**Task to complete:**
Pull out each line of the data below that contains the string "overdrivenguitar", matching case exactly.

**Material shown:**
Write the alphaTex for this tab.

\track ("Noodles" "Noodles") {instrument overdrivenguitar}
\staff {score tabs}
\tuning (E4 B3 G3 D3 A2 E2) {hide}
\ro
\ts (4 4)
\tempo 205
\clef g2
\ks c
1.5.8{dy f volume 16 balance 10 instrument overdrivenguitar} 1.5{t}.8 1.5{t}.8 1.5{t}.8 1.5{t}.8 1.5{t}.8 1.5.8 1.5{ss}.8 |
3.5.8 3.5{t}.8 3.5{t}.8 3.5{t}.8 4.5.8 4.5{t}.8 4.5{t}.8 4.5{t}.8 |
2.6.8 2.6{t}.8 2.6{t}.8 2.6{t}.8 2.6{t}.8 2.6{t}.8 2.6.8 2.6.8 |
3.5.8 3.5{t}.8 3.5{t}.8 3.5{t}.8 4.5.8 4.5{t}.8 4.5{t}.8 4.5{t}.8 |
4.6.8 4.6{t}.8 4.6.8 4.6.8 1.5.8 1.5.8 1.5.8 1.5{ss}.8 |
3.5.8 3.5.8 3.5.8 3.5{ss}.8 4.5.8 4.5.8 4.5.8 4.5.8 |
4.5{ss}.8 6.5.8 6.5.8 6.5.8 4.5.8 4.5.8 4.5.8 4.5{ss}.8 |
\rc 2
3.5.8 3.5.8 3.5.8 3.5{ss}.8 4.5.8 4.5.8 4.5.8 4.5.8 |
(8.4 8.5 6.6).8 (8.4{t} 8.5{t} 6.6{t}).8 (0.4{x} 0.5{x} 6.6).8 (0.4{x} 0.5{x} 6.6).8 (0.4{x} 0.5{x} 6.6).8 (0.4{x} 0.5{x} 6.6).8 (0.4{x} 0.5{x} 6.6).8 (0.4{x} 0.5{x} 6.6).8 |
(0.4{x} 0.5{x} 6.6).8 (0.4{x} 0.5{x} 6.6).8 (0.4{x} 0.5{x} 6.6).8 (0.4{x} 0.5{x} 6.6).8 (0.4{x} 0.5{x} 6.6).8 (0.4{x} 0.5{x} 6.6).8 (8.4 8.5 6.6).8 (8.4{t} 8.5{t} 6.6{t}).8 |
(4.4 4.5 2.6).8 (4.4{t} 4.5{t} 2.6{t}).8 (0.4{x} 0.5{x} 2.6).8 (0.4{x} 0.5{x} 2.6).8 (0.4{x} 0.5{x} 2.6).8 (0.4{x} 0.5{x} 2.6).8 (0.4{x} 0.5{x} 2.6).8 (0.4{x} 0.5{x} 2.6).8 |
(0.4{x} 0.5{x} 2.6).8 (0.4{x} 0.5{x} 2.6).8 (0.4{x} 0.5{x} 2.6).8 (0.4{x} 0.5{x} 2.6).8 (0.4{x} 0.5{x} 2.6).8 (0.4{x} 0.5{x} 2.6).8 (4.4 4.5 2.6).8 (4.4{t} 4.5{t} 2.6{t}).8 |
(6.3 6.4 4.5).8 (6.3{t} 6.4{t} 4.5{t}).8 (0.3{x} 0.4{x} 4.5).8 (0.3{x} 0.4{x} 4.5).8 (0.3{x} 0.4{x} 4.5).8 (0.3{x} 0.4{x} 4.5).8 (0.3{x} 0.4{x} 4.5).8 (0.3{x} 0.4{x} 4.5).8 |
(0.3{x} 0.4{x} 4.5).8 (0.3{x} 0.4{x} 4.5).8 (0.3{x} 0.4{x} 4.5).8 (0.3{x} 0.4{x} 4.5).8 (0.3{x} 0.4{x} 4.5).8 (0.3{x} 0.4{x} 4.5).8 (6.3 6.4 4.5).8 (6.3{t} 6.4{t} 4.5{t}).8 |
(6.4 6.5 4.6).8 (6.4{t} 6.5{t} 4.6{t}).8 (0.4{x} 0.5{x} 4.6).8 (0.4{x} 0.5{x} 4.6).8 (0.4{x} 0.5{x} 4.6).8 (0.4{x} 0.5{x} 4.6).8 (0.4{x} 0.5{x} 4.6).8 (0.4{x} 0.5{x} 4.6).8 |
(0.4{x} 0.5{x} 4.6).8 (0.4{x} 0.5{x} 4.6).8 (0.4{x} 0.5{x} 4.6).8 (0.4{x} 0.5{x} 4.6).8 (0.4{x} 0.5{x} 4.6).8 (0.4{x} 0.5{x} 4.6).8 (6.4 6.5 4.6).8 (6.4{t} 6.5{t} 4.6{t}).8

**Full answer:**
\track ("Noodles" "Noodles") {instrument overdrivenguitar}
1.5.8{dy f volume 16 balance 10 instrument overdrivenguitar} 1.5{t}.8 1.5{t}.8 1.5{t}.8 1.5{t}.8 1.5{t}.8 1.5.8 1.5{ss}.8 |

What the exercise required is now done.